With the 2021/2022 summer crop harvest underway across the country, some have begun to ask what the 2022/2023 production season, which starts in October, may look like. In its recently released Seasonal Climate Watch report, the SA Weather Service provides an optimistic outlook. The weather agency notes that “the El Niño-Southern Oscillation is now in a La Niña state, and forecasts indicate that it will likely remain in this state during the coming seasons”.
If this materialises it would mean SA will be in its fourth consecutive La Niña season, bringing higher-than-normal rainfall. This would be an unusual occurrence. The only period in the recent past that had three or more successive years of conducive weather conditions and the accompanying large crop harvests was between 2007 and 2010.
With rising input costs and deterioration of the domestic network industries, the weather is a major risk SA farmers and agribusinesses monitor closely. If we receive another La Niña season, with less damaging rains than we experienced in the 2021/2022 production seasons, the risk factors that farmers face in 2022/2023 season would have been slightly reduced.
The indications thus far from the farmers we have interacted with are that they are likely to stay on the job and boost plantings despite rising input costs such as fuel, fertiliser and agrichemicals putting strain on the sector. A stronger indication of whether this story stands will be the release of farmers’ intentions to plant data in end-October.

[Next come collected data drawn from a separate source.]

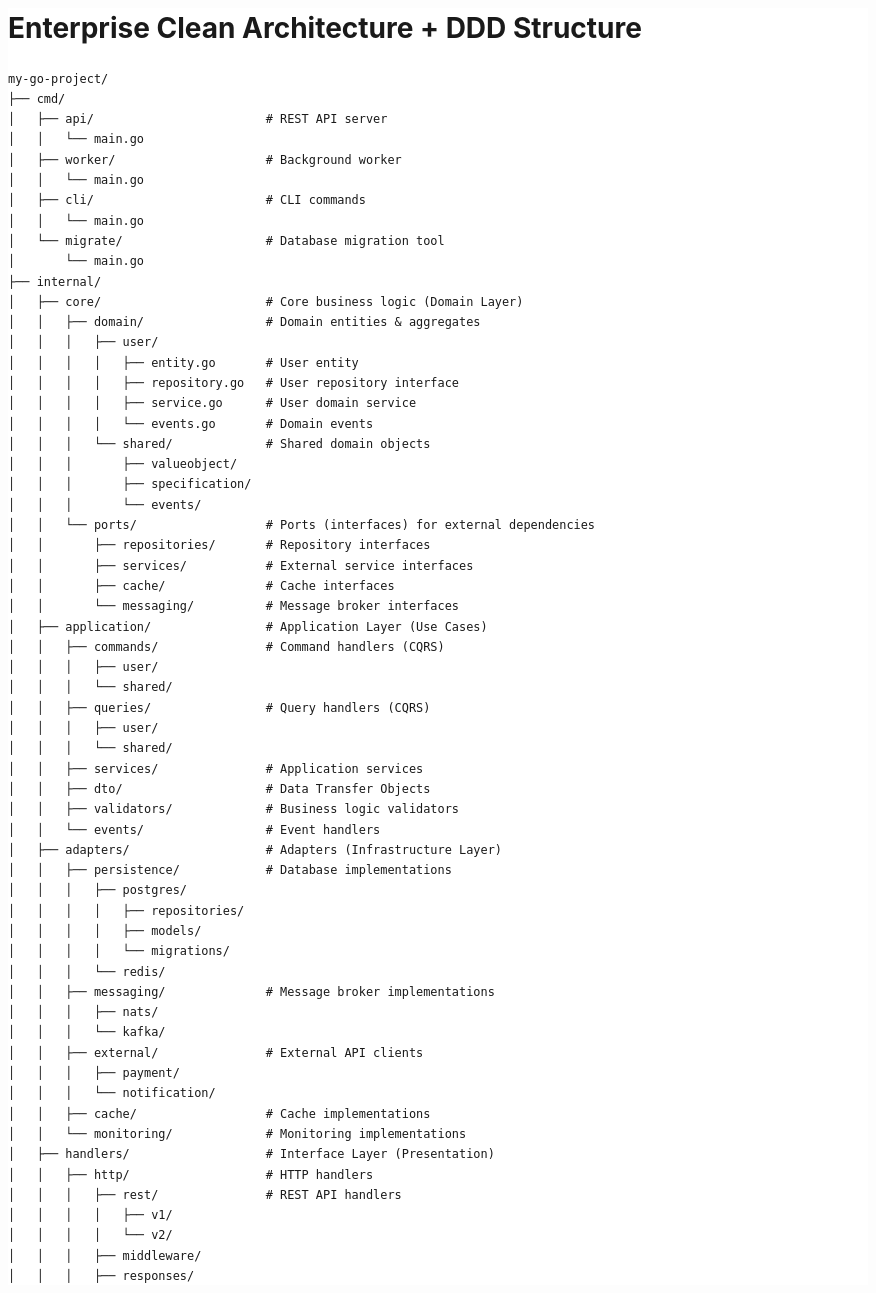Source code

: # Enterprise Clean Architecture + DDD Structure

```
my-go-project/
├── cmd/
│   ├── api/                        # REST API server
│   │   └── main.go
│   ├── worker/                     # Background worker
│   │   └── main.go
│   ├── cli/                        # CLI commands
│   │   └── main.go
│   └── migrate/                    # Database migration tool
│       └── main.go
├── internal/
│   ├── core/                       # Core business logic (Domain Layer)
│   │   ├── domain/                 # Domain entities & aggregates
│   │   │   ├── user/
│   │   │   │   ├── entity.go       # User entity
│   │   │   │   ├── repository.go   # User repository interface
│   │   │   │   ├── service.go      # User domain service
│   │   │   │   └── events.go       # Domain events
│   │   │   └── shared/             # Shared domain objects
│   │   │       ├── valueobject/
│   │   │       ├── specification/
│   │   │       └── events/
│   │   └── ports/                  # Ports (interfaces) for external dependencies
│   │       ├── repositories/       # Repository interfaces
│   │       ├── services/           # External service interfaces
│   │       ├── cache/              # Cache interfaces
│   │       └── messaging/          # Message broker interfaces
│   ├── application/                # Application Layer (Use Cases)
│   │   ├── commands/               # Command handlers (CQRS)
│   │   │   ├── user/
│   │   │   └── shared/
│   │   ├── queries/                # Query handlers (CQRS)
│   │   │   ├── user/
│   │   │   └── shared/
│   │   ├── services/               # Application services
│   │   ├── dto/                    # Data Transfer Objects
│   │   ├── validators/             # Business logic validators
│   │   └── events/                 # Event handlers
│   ├── adapters/                   # Adapters (Infrastructure Layer)
│   │   ├── persistence/            # Database implementations
│   │   │   ├── postgres/
│   │   │   │   ├── repositories/
│   │   │   │   ├── models/
│   │   │   │   └── migrations/
│   │   │   └── redis/
│   │   ├── messaging/              # Message broker implementations
│   │   │   ├── nats/
│   │   │   └── kafka/
│   │   ├── external/               # External API clients
│   │   │   ├── payment/
│   │   │   └── notification/
│   │   ├── cache/                  # Cache implementations
│   │   └── monitoring/             # Monitoring implementations
│   ├── handlers/                   # Interface Layer (Presentation)
│   │   ├── http/                   # HTTP handlers
│   │   │   ├── rest/               # REST API handlers
│   │   │   │   ├── v1/
│   │   │   │   └── v2/
│   │   │   ├── middleware/
│   │   │   ├── responses/
```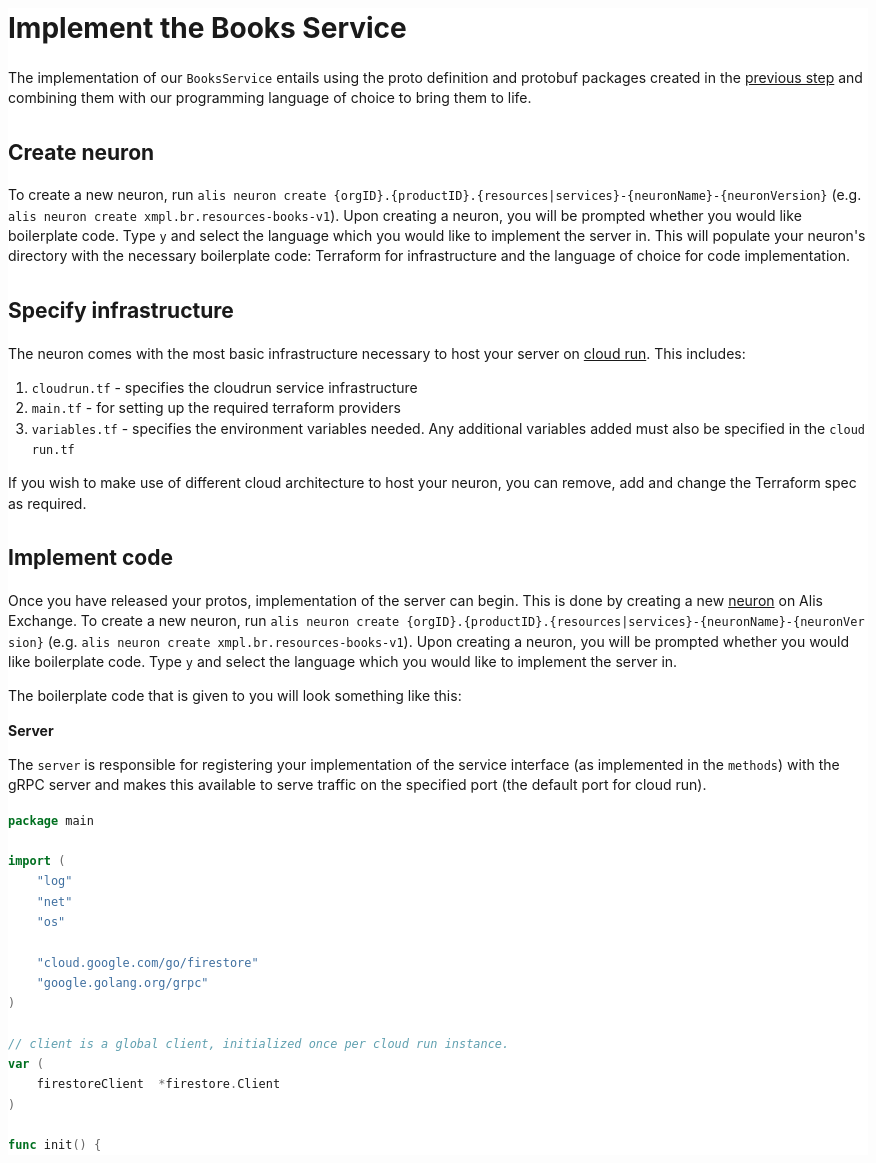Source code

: # Implement the Books Service
The implementation of our `BooksService` entails using the proto definition and protobuf packages created in the [previous step](./design.md) and combining
them with our programming language of choice to bring them to life.

## Create neuron
To create a new neuron, run `alis neuron create {orgID}.{productID}.{resources|services}-{neuronName}-{neuronVersion}` (e.g. `alis neuron create xmpl.br.resources-books-v1`).
Upon creating a neuron, you will be prompted whether you would like boilerplate code. Type `y` and select the language which you would like to implement the server in. This will
populate your neuron's directory with the necessary boilerplate code: Terraform for infrastructure and the language of choice for code implementation.

## Specify infrastructure
The neuron comes with the most basic infrastructure necessary to host your server on [cloud run](https://cloud.google.com/run). This includes:

1. `cloudrun.tf` - specifies the cloudrun service infrastructure
2. `main.tf` - for setting up the required terraform providers
3. `variables.tf` - specifies the environment variables needed. Any additional variables added must also be specified in the `cloudrun.tf`

If you wish to make use of different cloud architecture to host your neuron, you can remove, add and change the Terraform spec as required.

## Implement code
Once you have released your protos, implementation of the server can begin. This is done by creating a new [neuron](../../getting-started/conceptual-framework.md) on Alis Exchange. To create a new neuron,
run `alis neuron create {orgID}.{productID}.{resources|services}-{neuronName}-{neuronVersion}` (e.g. `alis neuron create xmpl.br.resources-books-v1`).
Upon creating a neuron, you will be prompted whether you would like boilerplate code. Type `y` and select the language which you would like to implement the server in.

The boilerplate code that is given to you will look something like this:

**Server**

The `server` is responsible for registering your implementation of the service interface (as implemented in the `methods`) with the gRPC server and makes this available to serve traffic
on the specified port (the default port for cloud run).

<tabs>
<tab name="Go">

```go
package main

import (
	"log"
	"net"
	"os"

	"cloud.google.com/go/firestore"
	"google.golang.org/grpc"
)

// client is a global client, initialized once per cloud run instance.
var (
	firestoreClient  *firestore.Client
)

func init() {
```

The favourable rains of recent seasons have not only benefited grain and oilseed farmers but have been supportive of the horticulture and livestock subsectors. For horticulture, while yields have been reasonably large over the past few seasons, the price gains were not as large as in the grains and oilseeds industry. SA’s exposure to Russia and Ukraine — through about 7% of overall citrus exports and 12% of apples and pears — has dampened the export outlook this year, and will thus have implications for profitability.
The same cautious view holds for the livestock industry. Foot-and-mouth disease has led to a temporary ban on imports of SA livestock products by various countries, thus negatively affecting the profitability of businesses in this subsector while input costs, maize and soybeans are at higher levels. The expected favourable summer rains in the 2022/2023 season will help improve pastures and thus slightly reduce the reliance on increasingly expensive grains feed for livestock.
SA’s agriculture faces numerous challenges, but the weather conditions continue to contribute positively to the growth of the sector. These optimistic preliminary projections for weather conditions are an important signal for a strong harvest, particularly for farmers who may have to incur debt for input purchases in the 2023 season, as fertilisers and agrichemical prices have more than doubled from 2019 levels. This also means global grains prices, and indeed those paid in SA, could remain elevated for some time.
While a La Niña season ordinarily brings rains in the Southern Africa region, South America tends to experience dryness. If this holds in the 2022/2023 season, the global grains and oilseeds stock levels might not recover much, and with ongoing geopolitical tensions, an environment of higher prices could persist. Such conditions should be an additional incentive to take risks and plant in the 2022/2023 season.
More will unfold in the coming months, but we remain optimistic about plantings.